Friday, October 11, 2024

10/11/24: An “oily bilge water” case

In United States v. Korotkiy, --- F.4th ---, No. 23-2443 (9th Cir. 2024), a split decision, the majority affirmed the district court’s order denying Denys Korotkiy’s motion to dismiss a count charging him under 33 U.S.C. § 1908 with violating 33 C.F.R. § 151.25 (2023), a regulation that requires shipmasters to, among other things, maintain a record of certain bilge-water operations while in U.S. waters.


The opinion is long. The basic question is whether "maintain" means maintain accurately or just maintain as in keep in good condition.   The majority went with the first definition.  Here is the introduction and conclusion: 

Under international and federal law, it is unlawful to dump the polluted water that collects in a boat’s bottom— otherwise known as “oily bilge water”—while at sea. Those same laws also require ships to log their bilge-water operations in an Oil Record Book. Defendant and Chief Engineer Denys Korotkiy, along with the crew aboard the foreign-flagged ship MV Donald, flouted those laws by dumping oily bilge water on the high seas and covering it up with misleading entries in the ship’s Oil Record Book. After making port in the United States and presenting the Oil Record Book to U.S. officials, Korotkiy faced prosecution under federal law, including 33 C.F.R. § 151.25 (2023). That regulation requires shipmasters to, among other things, “maintain” a record of certain bilge-water operations in an Oil Record Book while in U.S. waters. And the MV Donald’s record was—to put it simply—inaccurate. Korotkiy moved to dismiss his indictment, arguing that “maintain” does not mean “maintain accurately” and that § 151.25 neither applied to him nor proscribed his conduct. 
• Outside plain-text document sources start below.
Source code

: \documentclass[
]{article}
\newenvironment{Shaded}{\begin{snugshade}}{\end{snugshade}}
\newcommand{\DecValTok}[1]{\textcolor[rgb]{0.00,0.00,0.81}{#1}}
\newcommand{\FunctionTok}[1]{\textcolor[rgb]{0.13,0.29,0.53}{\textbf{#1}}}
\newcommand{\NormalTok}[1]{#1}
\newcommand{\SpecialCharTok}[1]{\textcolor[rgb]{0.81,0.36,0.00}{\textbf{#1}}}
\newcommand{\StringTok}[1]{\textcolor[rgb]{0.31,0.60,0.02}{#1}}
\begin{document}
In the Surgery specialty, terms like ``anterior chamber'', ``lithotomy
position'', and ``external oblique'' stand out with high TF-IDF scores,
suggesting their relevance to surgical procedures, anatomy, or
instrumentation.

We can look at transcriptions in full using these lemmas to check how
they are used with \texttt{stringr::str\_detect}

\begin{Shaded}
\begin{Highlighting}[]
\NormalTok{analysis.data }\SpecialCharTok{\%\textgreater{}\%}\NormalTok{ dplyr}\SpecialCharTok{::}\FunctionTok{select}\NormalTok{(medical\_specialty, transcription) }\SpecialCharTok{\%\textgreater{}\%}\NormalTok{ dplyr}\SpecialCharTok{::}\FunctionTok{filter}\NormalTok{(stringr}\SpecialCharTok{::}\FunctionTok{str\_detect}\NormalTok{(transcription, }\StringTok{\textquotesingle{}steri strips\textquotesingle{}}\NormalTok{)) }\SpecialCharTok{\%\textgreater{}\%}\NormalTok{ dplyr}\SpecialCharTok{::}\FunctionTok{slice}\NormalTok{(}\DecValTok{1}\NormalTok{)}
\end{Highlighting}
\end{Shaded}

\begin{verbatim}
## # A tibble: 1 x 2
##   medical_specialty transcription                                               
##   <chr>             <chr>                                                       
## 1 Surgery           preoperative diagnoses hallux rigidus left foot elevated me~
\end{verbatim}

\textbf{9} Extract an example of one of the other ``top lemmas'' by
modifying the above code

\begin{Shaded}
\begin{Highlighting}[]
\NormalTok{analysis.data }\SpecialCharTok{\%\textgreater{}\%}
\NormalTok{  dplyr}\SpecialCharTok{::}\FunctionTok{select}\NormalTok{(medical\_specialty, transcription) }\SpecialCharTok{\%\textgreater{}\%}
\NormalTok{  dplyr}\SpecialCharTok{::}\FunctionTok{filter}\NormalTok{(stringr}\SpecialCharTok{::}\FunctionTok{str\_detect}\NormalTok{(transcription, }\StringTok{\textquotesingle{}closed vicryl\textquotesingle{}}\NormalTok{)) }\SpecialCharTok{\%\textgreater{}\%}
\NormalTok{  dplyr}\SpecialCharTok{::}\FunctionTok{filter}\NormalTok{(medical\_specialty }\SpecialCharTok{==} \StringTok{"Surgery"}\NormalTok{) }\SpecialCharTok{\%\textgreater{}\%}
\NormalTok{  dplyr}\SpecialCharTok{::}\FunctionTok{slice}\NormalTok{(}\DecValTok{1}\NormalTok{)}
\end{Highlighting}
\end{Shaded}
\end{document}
The district court was unpersuaded. It applied out-of-circuit case law to find that Korotkiy could be charged for causing the failure to maintain an accurate record of bilgewater operations in an Oil Record Book at port under § 151.25. On appeal, Korotkiy urges us to reverse the district court’s order because: (1) § 151.25 does not require crewmembers to maintain substantively “accurate” records in Oil Record Books; (2) neither Congress nor the international community intended for such prosecutions to occur; and (3) only ship masters, and not chief engineers, should be charged for violations of § 151.25. Although this is a matter of first impression in the Ninth Circuit, we join the First, Second, Third, and Fifth Circuits. We hold that the regulation’s plain language proscribes Korotkiy’s conduct and affirm the district court’s decision.
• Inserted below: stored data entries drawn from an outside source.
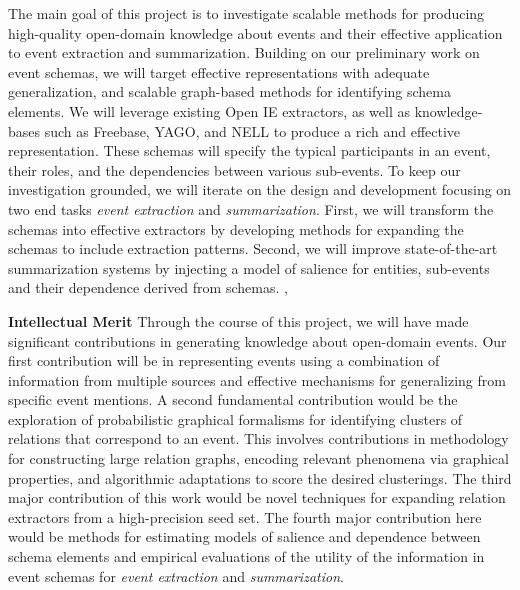 \documentclass[a4paper,11pt,onecolumn]{article}
\newcommand{\eat}[1]{}
\begin{document}
The main goal of this project is to investigate scalable methods for producing high-quality open-domain knowledge about events and their effective application to event extraction and summarization. Building on our preliminary work on event schemas, we will target effective representations with adequate generalization, and scalable graph-based methods for identifying schema elements. We will leverage existing Open IE extractors, as well as knowledge-bases such as Freebase, YAGO, and NELL to produce a rich and effective representation. These schemas will specify the typical participants in an event, their roles, and the dependencies between various sub-events. To keep our investigation grounded, we will iterate on the design and development focusing on two end tasks {\em event extraction} and {\em summarization}. First, we will transform the schemas into effective extractors by developing methods for expanding the schemas to include extraction patterns.  Second, we will improve state-of-the-art summarization systems by injecting a model of salience for entities, sub-events and their dependence derived from schemas. , 

{\bf Intellectual Merit} Through the course of this project, we will have made significant contributions in generating knowledge about open-domain events. Our first contribution will be in representing events using a combination of information from multiple sources and effective mechanisms for generalizing from specific event mentions. A second fundamental contribution would be the exploration of probabilistic graphical formalisms for identifying clusters of relations that correspond to an event. This involves contributions in methodology for constructing large relation graphs, encoding relevant phenomena via graphical properties, and algorithmic adaptations to score the desired clusterings. The third major contribution of this work would be novel techniques for expanding relation extractors from a high-precision seed set. \eat{Unlike prior approaches for event template construction where schema specific documents were gathered first, we will focus on an approach that will construct schemas first and then identify schema specific documents later to expand.}The fourth major contribution here would be methods for estimating models of salience and dependence between schema elements and empirical evaluations of the utility of the information in event schemas for {\em event extraction} and {\em summarization}.

\end{document}
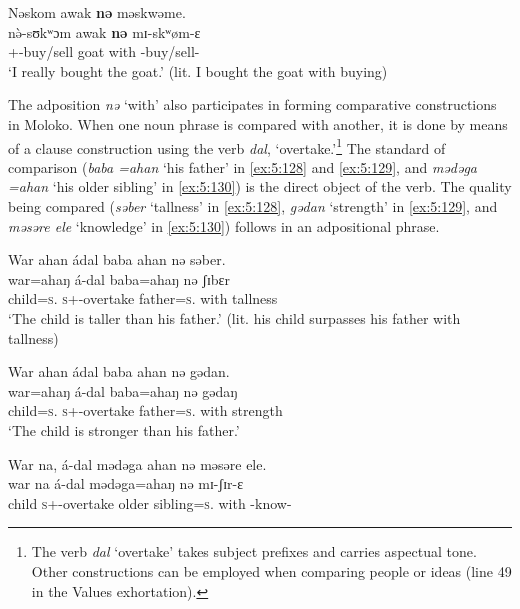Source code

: \clearpage
\ea \label{ex:5:127}
Nəskom  awak  \textbf{nə}  məskwəme.\\
\gll  n\`{ə}-sʊkʷɔm    awak  \textbf{nə}  mɪ-skʷøm-ɛ\\
      {\oneS}+{\PFV}-buy/sell  goat  with  {\NOM}{}-buy/sell-{\CL}\\
\glt  ‘I really bought the goat.’ (lit. I bought the goat with buying)
\z

The adposition \textit{nə} ‘with’ also participates in forming comparative constructions in Moloko. When one noun phrase is compared with another, it is done by means of a clause construction using the verb \textit{dal}, ‘overtake.’\footnote{The verb \textit{dal} ‘overtake’ takes subject prefixes and carries aspectual tone. Other constructions can be employed when comparing people  or ideas (line 49 in the Values exhortation).} The standard of comparison (\textit{baba =ahan} ‘his father’ in \ref{ex:5:128} and \ref{ex:5:129}, and \textit{mədəga =ahan} ‘his older sibling’ in \ref{ex:5:130}) is the direct object of the verb. The quality being compared (\textit{səber} ‘tallness’ in \ref{ex:5:128}, \textit{gədan} ‘strength’ in \ref{ex:5:129}, and \textit{məsəre ele} ‘knowledge’ in \ref{ex:5:130}) follows in an adpositional phrase.  

\ea \label{ex:5:128}
War  ahan  ádal  baba  ahan  nə  səber.\\
\gll  war=ahaŋ     á-dal       baba=ahaŋ     nə   ʃɪbɛr\\
      child=\textsc{s}.{\POSS}   \textsc{s}+{\IFV}-overtake   father=\textsc{s}.{\POSS}  with  tallness\\
\glt  ‘The child is taller than his father.’ (lit. his child surpasses his father with tallness)  
\z

\ea \label{ex:5:129}
War  ahan  ádal  baba  ahan  nə  gədan.\\
\gll  war=ahaŋ    á-dal     baba=ahaŋ     nə   gədaŋ\\
      child=\textsc{s}.{\POSS}   \textsc{s}+{\IFV}-overtake   father=\textsc{s}.{\POSS}  with  strength\\
\glt  ‘The child is stronger than his father.’ 
\z

\ea \label{ex:5:130}
War  na,  á-dal  mədəga  ahan  nə  məsəre  ele.\\
\gll  war   na   á-dal        mədəga=ahaŋ     nə   mɪ{}-ʃɪr-ɛ \\    
      child   {\PSP}   \textsc{s}+{\IFV}-overtake    {older sibling}=\textsc{s}.{\POSS}  with   {\NOM}{}-know-{\CL}\\  
      
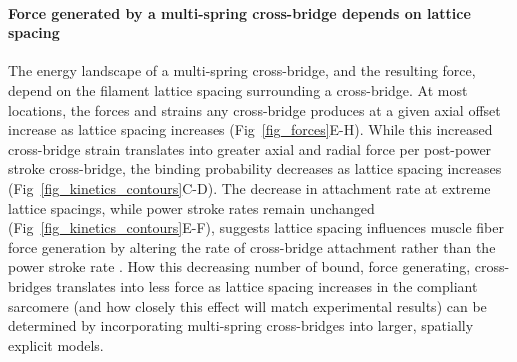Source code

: \documentclass[10pt]{article}
\newcommand{\citep}[1]{\cite{#1}} %
\begin{document}
\paragraph{Force generated by a multi-spring cross-bridge depends on lattice spacing} %
The energy landscape of a multi-spring cross-bridge, and the resulting force, depend on the filament lattice spacing surrounding a cross-bridge. 
At most locations, the forces and strains any cross-bridge produces at a given axial offset increase as lattice spacing increases (Fig~\ref{fig_forces}E-H). 
While this increased cross-bridge strain translates into greater axial and radial force per post-power stroke cross-bridge, the binding probability decreases as lattice spacing increases (Fig~\ref{fig_kinetics_contours}C-D).
The decrease in attachment rate at extreme lattice spacings, while power stroke rates remain unchanged (Fig~\ref{fig_kinetics_contours}E-F), suggests lattice spacing influences muscle fiber force generation by altering the rate of cross-bridge attachment rather than the power stroke rate \citep{Martyn2004}. 
How this decreasing number of bound, force generating, cross-bridges translates into less force as lattice spacing increases in the compliant sarcomere (and how closely this effect will match experimental results) can be determined by incorporating multi-spring cross-bridges into larger, spatially explicit models. 
\end{document}
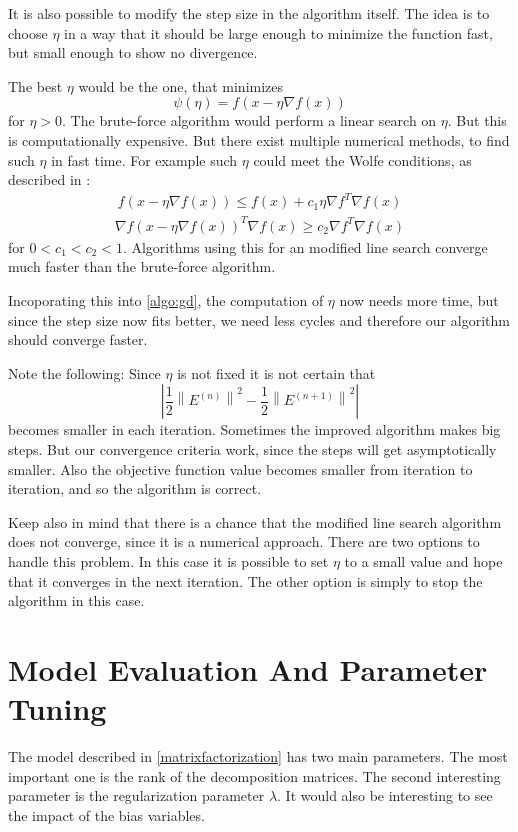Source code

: \documentclass[DIV=14,twocolumn]{scrartcl}
\newcommand{\norm}[1]{\left\lVert#1\right\rVert}
\begin{document}
It is also possible to modify the step size in the algorithm itself. The idea is to choose $\eta$ in a way that it should be large enough to minimize the function fast, but small enough to show no divergence. 

The best $\eta$ would be the one, that minimizes $$\psi(\eta) = f(x-\eta\nabla f(x))$$ for $\eta > 0$. The brute-force algorithm would perform a linear search on $\eta$. But this is computationally expensive.  But there exist multiple numerical methods, to find such $\eta$ in fast time. For example such $\eta$ could meet the Wolfe conditions, as described in \cite{NoWr06}:
\begin{equation*}
\begin{split}
f(x-\eta\nabla f(x)) \leq f(x) + c_1\eta\nabla f^T\nabla f(x)
\end{split}
\end{equation*}
\begin{equation*}
\begin{split}
\nabla f(x-\eta\nabla f(x))^T\nabla f(x) \geq c_2\nabla f^T\nabla f(x)
\end{split}
\end{equation*}
for $0 < c_1 < c_2 < 1$.
Algorithms using this for an modified line search converge much faster than the brute-force algorithm.

Incoporating this into \autoref{algo:gd}, the computation of $\eta$ now needs more time, but since the step size now fits better, we need less cycles and therefore our algorithm should converge faster. 

Note the following: Since $\eta$ is not fixed it is not certain that $$\left|\frac{1}{2}\norm{E^{(n)}}^2-\frac{1}{2}\norm{E^{(n+1)}}^2\right|$$ becomes smaller in each iteration. Sometimes the improved algorithm makes big steps. But our convergence criteria work, since the steps will get asymptotically smaller. Also the objective function value becomes smaller from iteration to iteration, and so the algorithm is correct. 

Keep also in mind that there is a chance that the modified line search algorithm does not converge, since it is a numerical approach. There are two options to handle this problem. In this case it is possible to set $\eta$ to a small value and hope that it converges in the next iteration. The other option is simply to stop the algorithm in this case.

\section{Model Evaluation And Parameter Tuning}\label{parametertuning}
The model described in \autoref{matrixfactorization} has two main parameters. The most important one is the rank of the decomposition matrices. The second interesting parameter is the regularization parameter $\lambda$. It would also be interesting to see the impact of the bias variables.
\end{document}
In sum, the IoniaJhoVastardis, and Hornof courts have all considered and rejected arguments resembling Korotkiy’s, uniformly holding that 33 C.F.R. § 151.25 imposes a duty upon foreign-flagged vessels to maintain accurate (or at least not knowingly inaccurate) Oil Record Books while in U.S. territorial waters. Korotkiy does not offer a “compelling reason” to chart a separate course and “create a circuit split.” Given § 151.25’s plain language and the law’s purpose, we decline his invitation to do so and affirm the district court’s order.